Largest Confederate monument in US set to be removed this week
There are 2,100 confederate statues still standing in the US
The largest remaining confederate statue in the US is being torn down on Wednesday after standing in Richmond, Virginia, for more than 130 years.
Though the statue's future is currently uncertain, a crew is set to remove the 12-ton statue of American Confederate general Robert E. and store it in a state-owned facility until further plans are arranged.
"Virginia's largest monument to the Confederate insurrection will come down this week," Democratic Virginia Governor Ralph Northam said in a statement. "This is an important step in showing who we are and what we value as a commonwealth."
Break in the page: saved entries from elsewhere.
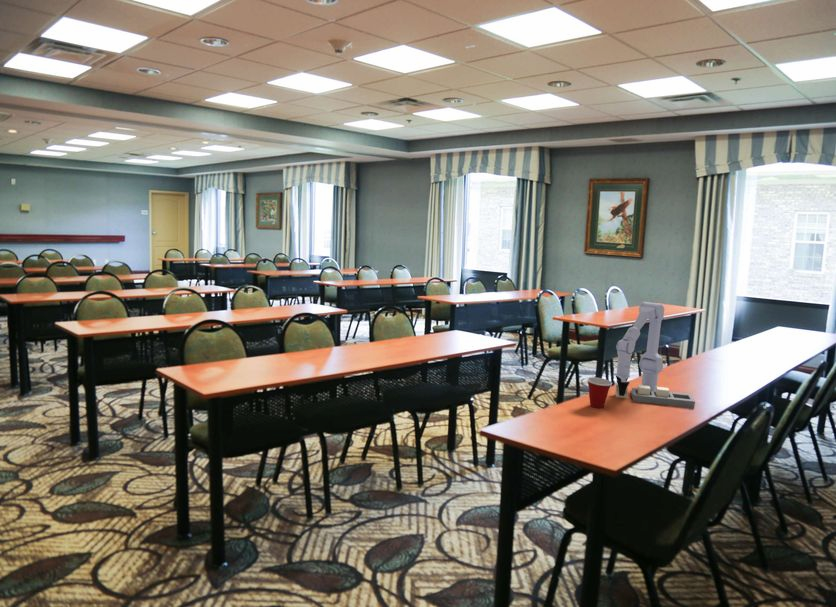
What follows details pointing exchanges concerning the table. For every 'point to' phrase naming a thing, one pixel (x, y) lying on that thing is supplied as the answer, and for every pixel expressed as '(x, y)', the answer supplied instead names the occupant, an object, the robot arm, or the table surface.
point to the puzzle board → (661, 396)
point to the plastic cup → (598, 391)
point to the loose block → (618, 392)
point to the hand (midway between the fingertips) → (621, 393)
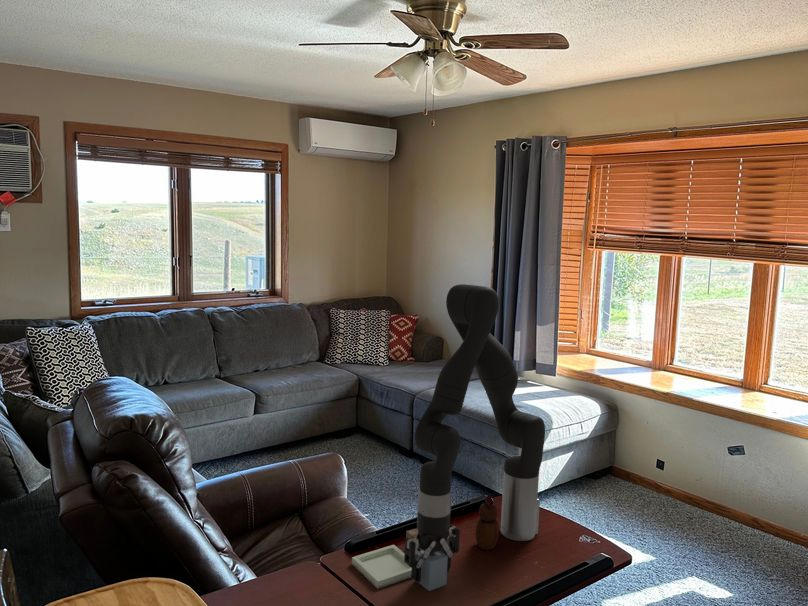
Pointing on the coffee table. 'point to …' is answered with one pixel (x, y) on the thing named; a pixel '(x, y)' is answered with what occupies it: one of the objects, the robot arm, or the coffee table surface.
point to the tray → (383, 566)
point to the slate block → (434, 570)
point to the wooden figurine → (487, 525)
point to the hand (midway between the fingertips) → (431, 575)
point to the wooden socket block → (414, 533)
After the murder of George Floyd in 2020, US officials have begun to address a long history of systemic racism. That has included removing symbols of confederacy being removed.
According to the Southern Poverty Law Center, 160 Confederate symbols have been removed since 2020, but 2,100 are still publicly present in the US, some 704 are monuments.
Northam had originally sought to remove the statue last year but faced legal challenges from a descendant of the family who gave the statue to the state. Some local families were also against the move, but the Supreme Court of Virginia ruled in the governor's favour.
The 40-foot granite pedestal that the statue usually sits on will be left for the time being. The City of Richmond and the Virginia Department of Fine Arts will work to "reimagine Monument Avenue," to be a better representation of the state.
"Richmond is no longer the capital of the confederacy," Richmond Mayor Levar Stoney said in a statement. "We are a diverse, open, and welcoming city, and our symbols need to reflect this reality."